== Study questions ==
• A. In the guide section on generating the frozen inference graph, write out the passage from "Release Date" up to and including "the vai_q_tensorflow quantizer.", substituting "graph definition" for every occurrence of "GraphDef".
• B. Answer these questions using the guide section on generating the frozen inference graph:
(i) What release date is listed for the guide?
(ii) Which quantizer is freeze_graph.py automatically installed with?
(iii) What value does the example command pass to --output_node_names?
• C. Continue the guide section on generating the frozen inference graph, starting after its last sentence.

== Document text ==

########

Generating the Frozen Inference Graph

Generating the Frozen Inference Graph - 3.5 English

Vitis AI User Guide (UG1414)

Document ID

UG1414

Release Date

2023-09-28

Version

3.5 English

When using TensorFlow 1.x to train a model, the process creates a folder that includes a GraphDef file (typically with a .pb or .pbtxt extension) and a set of checkpoint files. You need a single GraphDef file that has been frozen or had its variables converted into inline constants for mobile or embedded deployment so everything is in one file. To handle the conversion, TensorFlow provides freeze_graph.py, which is automatically installed with the vai_q_tensorflow quantizer.

The following is an example of command-line usage:

[docker] $ freeze_graph \
    --input_graph  /tmp/inception_v1_inf_graph.pb \
    --input_checkpoint  /tmp/checkpoints/model.ckpt-1000 \
    --input_binary  true \
    --output_graph  /tmp/frozen_graph.pb \
    --output_node_names  InceptionV1/Predictions/Reshape_1
`

The –input_graph should be an inference graph other than the training graph. Because the operations of data preprocessing and loss functions are not required for inference and deployment, the frozen_graph.pb should only include the essential components of the model. Particularly, the Input_fn should take in the data pre-processing operations to generate correct input data for post-training quantization.

########

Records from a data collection
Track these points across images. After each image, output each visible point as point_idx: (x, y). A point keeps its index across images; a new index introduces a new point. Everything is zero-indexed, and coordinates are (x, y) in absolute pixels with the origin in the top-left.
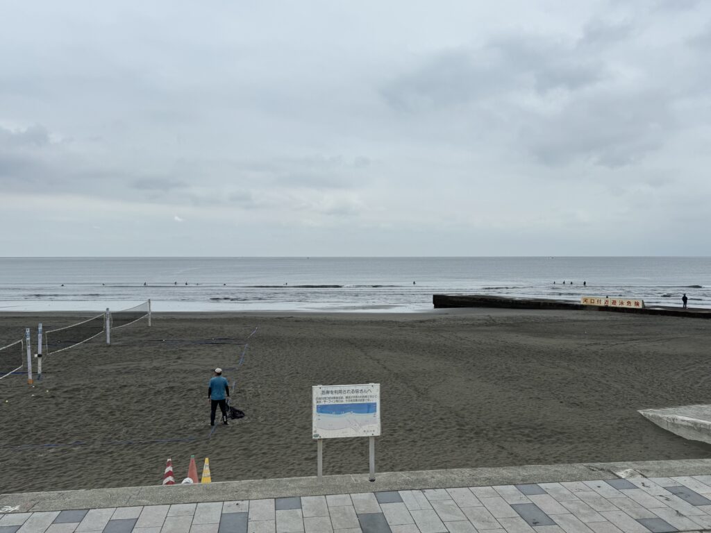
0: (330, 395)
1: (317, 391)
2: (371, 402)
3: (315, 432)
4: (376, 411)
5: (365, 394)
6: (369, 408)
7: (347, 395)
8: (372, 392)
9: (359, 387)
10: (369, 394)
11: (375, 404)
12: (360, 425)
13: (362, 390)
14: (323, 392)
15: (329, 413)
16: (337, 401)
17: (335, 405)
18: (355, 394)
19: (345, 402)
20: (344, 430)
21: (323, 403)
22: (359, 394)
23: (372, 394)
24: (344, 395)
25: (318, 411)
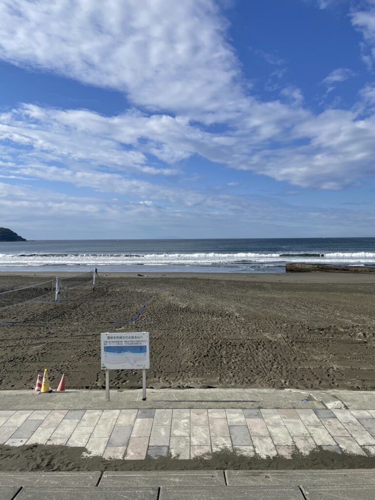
0: (113, 340)
1: (104, 336)
2: (143, 345)
3: (103, 364)
4: (146, 351)
5: (138, 340)
6: (141, 349)
7: (125, 340)
9: (134, 334)
10: (141, 339)
11: (146, 346)
12: (135, 361)
13: (136, 337)
14: (109, 338)
15: (111, 352)
17: (117, 347)
18: (131, 340)
19: (124, 345)
20: (123, 364)
21: (108, 345)
22: (134, 340)
23: (143, 339)
24: (123, 340)
25: (105, 351)
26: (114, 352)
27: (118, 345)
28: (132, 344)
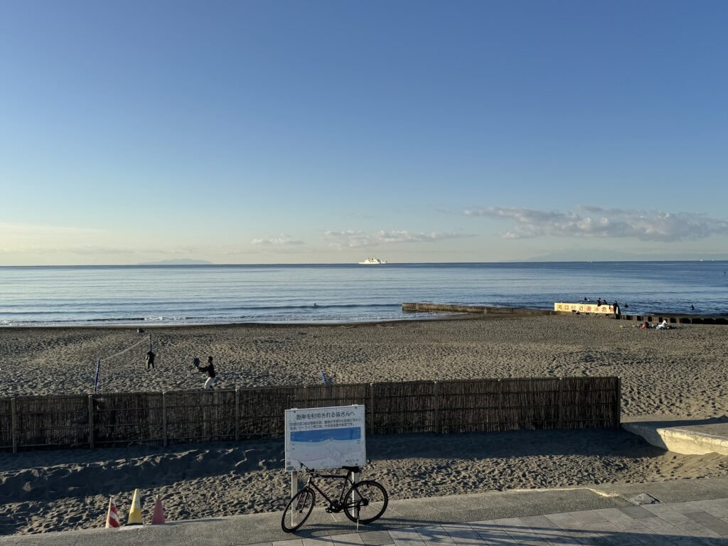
0: (307, 420)
1: (290, 415)
2: (355, 426)
3: (289, 463)
4: (360, 437)
5: (347, 418)
6: (352, 433)
7: (326, 419)
8: (356, 415)
9: (340, 409)
10: (352, 417)
11: (359, 428)
12: (342, 455)
13: (343, 413)
14: (298, 417)
15: (302, 441)
16: (314, 426)
17: (312, 431)
18: (336, 418)
19: (324, 428)
21: (299, 430)
22: (341, 418)
23: (355, 417)
24: (323, 420)
25: (291, 440)
26: (308, 441)
27: (314, 429)
28: (337, 425)
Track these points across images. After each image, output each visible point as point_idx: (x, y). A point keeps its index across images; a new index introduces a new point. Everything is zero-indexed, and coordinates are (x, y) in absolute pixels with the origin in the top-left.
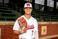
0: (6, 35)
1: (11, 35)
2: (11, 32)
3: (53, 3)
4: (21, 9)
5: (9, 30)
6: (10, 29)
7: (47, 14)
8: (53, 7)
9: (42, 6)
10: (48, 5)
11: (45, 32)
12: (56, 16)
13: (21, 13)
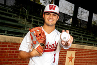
0: (4, 60)
1: (12, 60)
2: (13, 55)
3: (88, 14)
4: (34, 18)
5: (10, 52)
6: (11, 49)
7: (76, 32)
8: (87, 21)
9: (70, 17)
10: (78, 17)
11: (71, 60)
12: (91, 36)
13: (33, 25)
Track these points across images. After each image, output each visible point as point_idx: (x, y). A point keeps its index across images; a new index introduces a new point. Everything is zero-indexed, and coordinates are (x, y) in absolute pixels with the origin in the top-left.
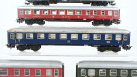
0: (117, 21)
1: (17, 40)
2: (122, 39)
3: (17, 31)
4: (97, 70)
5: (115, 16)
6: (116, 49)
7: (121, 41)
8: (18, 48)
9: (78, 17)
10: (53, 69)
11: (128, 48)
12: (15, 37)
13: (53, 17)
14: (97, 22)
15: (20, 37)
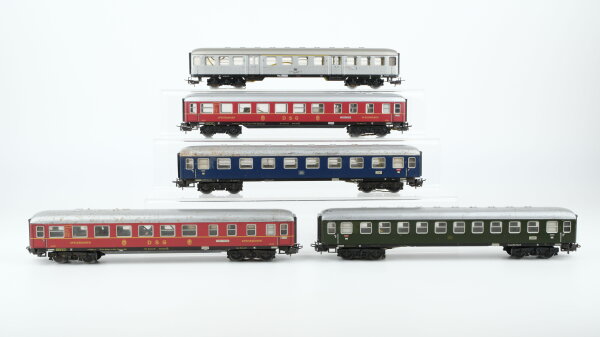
0: (402, 126)
1: (199, 172)
2: (406, 165)
3: (199, 153)
4: (356, 223)
5: (397, 115)
6: (394, 186)
7: (402, 170)
8: (201, 188)
9: (318, 118)
10: (278, 224)
11: (417, 184)
12: (196, 166)
13: (263, 118)
14: (357, 128)
15: (204, 165)
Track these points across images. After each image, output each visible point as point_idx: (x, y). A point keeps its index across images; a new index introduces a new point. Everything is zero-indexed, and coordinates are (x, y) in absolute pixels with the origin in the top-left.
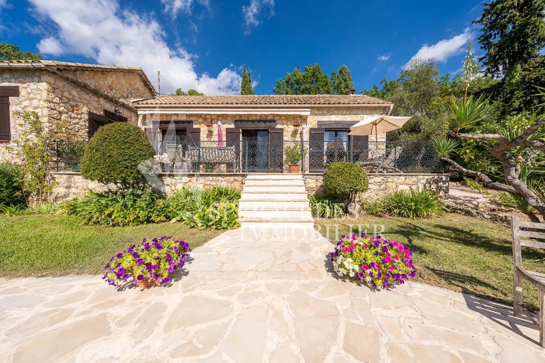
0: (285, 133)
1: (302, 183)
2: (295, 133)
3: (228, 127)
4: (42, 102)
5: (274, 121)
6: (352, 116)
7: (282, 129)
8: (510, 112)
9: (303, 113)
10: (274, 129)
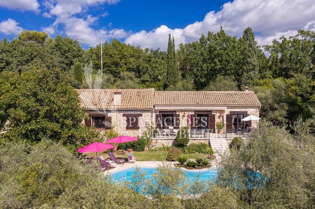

########

== Answer section ==
• A.
Release Date

2023-09-28

Version

3.5 English

When using TensorFlow 1.x to train a model, the process creates a folder that includes a graph definition file (typically with a .pb or .pbtxt extension) and a set of checkpoint files. You need a single graph definition file that has been frozen or had its variables converted into inline constants for mobile or embedded deployment so everything is in one file. To handle the conversion, TensorFlow provides freeze_graph.py, which is automatically installed with the vai_q_tensorflow quantizer.

• B.
(i) 2023-09-28
(ii) vai_q_tensorflow
(iii) InceptionV1/Predictions/Reshape_1

• C.
Note: Some operations, such as dropout and batch norm, behave differently in the training and inference phases. Ensure that they are in the inference phase when freezing the graph. For example, you can set the flag is_training=false when using tf.layers.dropout/tf.layers.batch_normalization. For models using tf.keras, call tf.keras.backend.set_learning_phase(0) before building the graph.

Tip: Type freeze_graph --help for more options.

The input and output node names vary depending on the model, but you can inspect and estimate them with the vai_q_tensorflow quantizer. See the following example code snippet:

[docker] $ vai_q_tensorflow inspect --input_frozen_graph=/tmp/inception_v1_inf_graph.pb

The estimated input and output nodes cannot be used for quantization if the graph has in-graph pre- and post-processing. This is because some operations cannot be quantized and can cause errors when you compile the model with the Vitis AI compiler and deploy it to the DPU.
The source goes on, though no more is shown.